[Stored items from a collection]

···

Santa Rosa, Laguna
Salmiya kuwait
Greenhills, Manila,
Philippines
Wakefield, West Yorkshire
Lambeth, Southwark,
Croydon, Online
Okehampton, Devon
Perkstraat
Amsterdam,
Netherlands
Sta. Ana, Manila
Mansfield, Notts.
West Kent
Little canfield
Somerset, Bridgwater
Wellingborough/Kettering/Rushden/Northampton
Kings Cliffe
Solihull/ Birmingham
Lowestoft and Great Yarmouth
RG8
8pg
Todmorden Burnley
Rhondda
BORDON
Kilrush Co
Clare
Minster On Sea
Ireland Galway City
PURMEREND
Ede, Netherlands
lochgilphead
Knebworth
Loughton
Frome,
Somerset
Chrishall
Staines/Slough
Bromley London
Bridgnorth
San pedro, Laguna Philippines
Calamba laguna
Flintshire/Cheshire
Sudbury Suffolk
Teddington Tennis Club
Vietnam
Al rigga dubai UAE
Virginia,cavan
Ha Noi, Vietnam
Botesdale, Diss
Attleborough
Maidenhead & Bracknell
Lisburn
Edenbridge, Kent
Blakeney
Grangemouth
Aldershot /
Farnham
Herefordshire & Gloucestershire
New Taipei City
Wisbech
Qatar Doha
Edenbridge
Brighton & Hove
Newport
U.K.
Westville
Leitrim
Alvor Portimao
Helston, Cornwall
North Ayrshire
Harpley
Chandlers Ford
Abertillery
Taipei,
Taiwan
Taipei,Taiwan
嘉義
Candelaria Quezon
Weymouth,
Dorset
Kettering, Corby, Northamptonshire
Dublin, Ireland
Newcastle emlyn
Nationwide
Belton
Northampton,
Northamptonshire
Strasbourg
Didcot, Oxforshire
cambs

···

* _Task details_
Each line of the data that holds the word "Kettering" should be copied.

* _Response area_
Wellingborough/Kettering/Rushden/Northampton
Kettering, Corby, Northamptonshire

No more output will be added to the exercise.